Es verdad, hay muchas personas que actúan como si la covid-19 fuera una invención, algo irreal. Pero, ¿es que acaso están convencidos de que todos los periódicos, todos los noticiarios, todos los gobiernos del mundo se pusieron de acuerdo para engañarnos; que los cientos de miles de muertes son una invención; que es falso que muchos deudos no han podido dar el último adiós a su ser querido, que hay saturación de los servicios hospitalarios, que médicos y enfermeros han muerto por atender a los contagiados?

¿Es creíble que estén persuadidos de que todo es una gigantesca mentira para sostener la cual los gobernantes tomaron medidas que han causado gravísimo daño a la economía, destruido muchas pequeñas empresas y dejado en el desempleo a millones de personas? ¿Todo eso para mantener el colosal engaño?

Creo que quienes prescinden de las medidas de prevención no lo hacen porque no acepten la existencia del virus, sino por otra razón muy diversa: cierta confianza en que el contagio les puede suceder a otros, no a uno mismo.

El hombre que después de beber 10 copas toma su automóvil y lo maneja a una velocidad excesiva no ignora que en esas condiciones suelen producirse accidentes de tránsito, y aun así se arriesga. ¿Por qué?

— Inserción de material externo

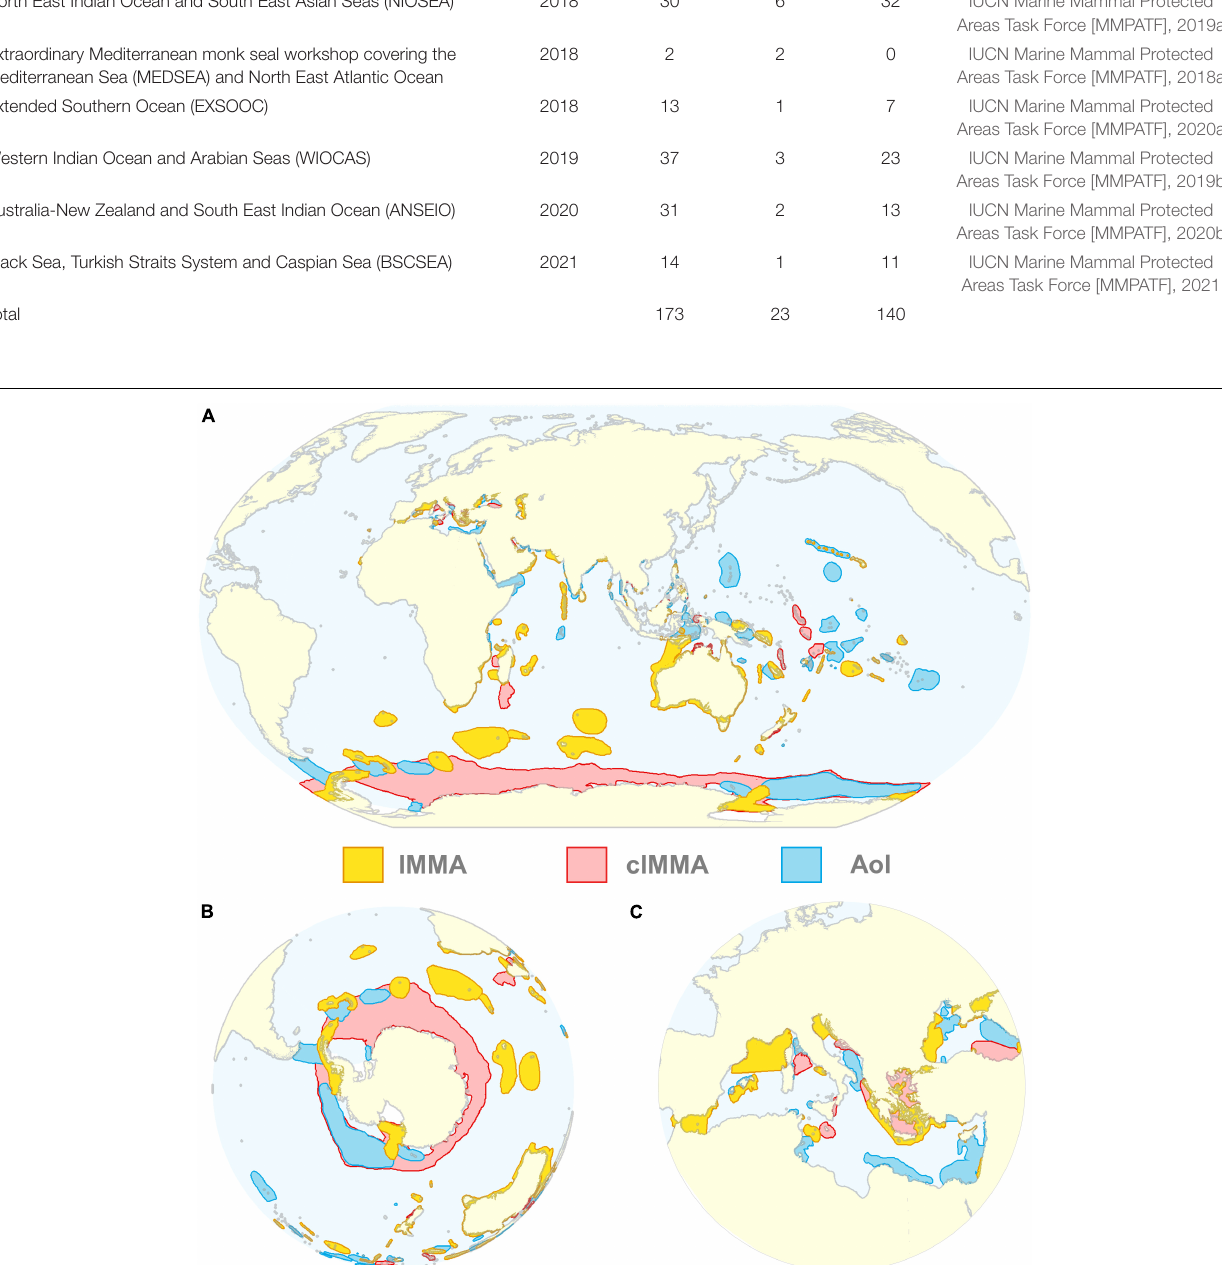
Frontiers in Marine Science |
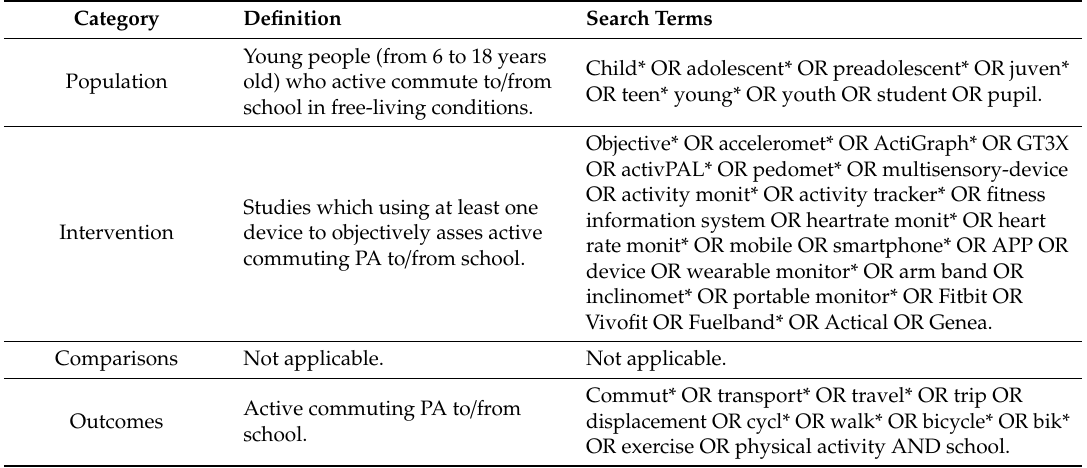
Table 1. PICO strategy: category, definition, and search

Porque algo le dice que un percance automovilístico, por probable estadísticamente que sea, a él no le va a suceder.

Numerosas parejas de adolescentes que deciden tener relaciones sexuales, pero no quieren que el coito tenga un bebé como consecuencia, llevan adelante su propósito sin utilizar método anticonceptivo alguno, aun a sabiendas de que abundan los embarazos no deseados, los cuales tienen consecuencias desfavorables en el propio proyecto de vida. ¿Por qué? Por una extraña convicción de que, por muy probable que sea que el resultado del coito sea la preñez, ése no será su caso.

Usar mascarilla, mantenerse a dos metros de distancia cuando se tiene la necesidad de salir de casa, evitar el contacto físico con el prójimo (por más que ese contacto sea muy deseable con ciertas personas) y lavarse las manos con frecuencia no son tareas demasiado complicadas —excluyo, desde luego, a quienes les resulta imposible guardar ese distanciamiento, como los usuarios del Metro— y, en cambio, pueden aportarnos el inmenso beneficio de no contagiarnos de un virus que puede resultar mortal. ¿Por qué no hacerlo?

A esa rara figuración de que las desgracias les ocurren a otros, pero no a uno mismo, contribuye de manera importante —pedagogía del poderoso— observar al mismísimo Presidente sin cubrebocas, afirmando que no lo usará hasta que las autoridades de salud le digan que es necesario, a pesar de los varios estudios que demuestran, sin lugar a duda, la utilidad de la mascarilla.

A esa sorprendente certeza tal vez también coadyuva el subregistro oficial de casos. Si se dieran a conocer las cifras reales, algunos quizá ya no estarían tan seguros, simplemente por advertir el porcentaje de contagiados, de que a ellos no puede pasarles.

En fin, el virus ha contado para su vertiginosa propagación con varios aliados. A la negligencia, la falsedad, la torpeza y la mezquindad con que ha sido enfrentado por el gobierno federal, se agrega la propia complicidad de las víctimas potenciales o actuales.


NOTAS:
1 Se reproduce con autorización del autor, publicado en Excelsior, el 30 de julio de 2020.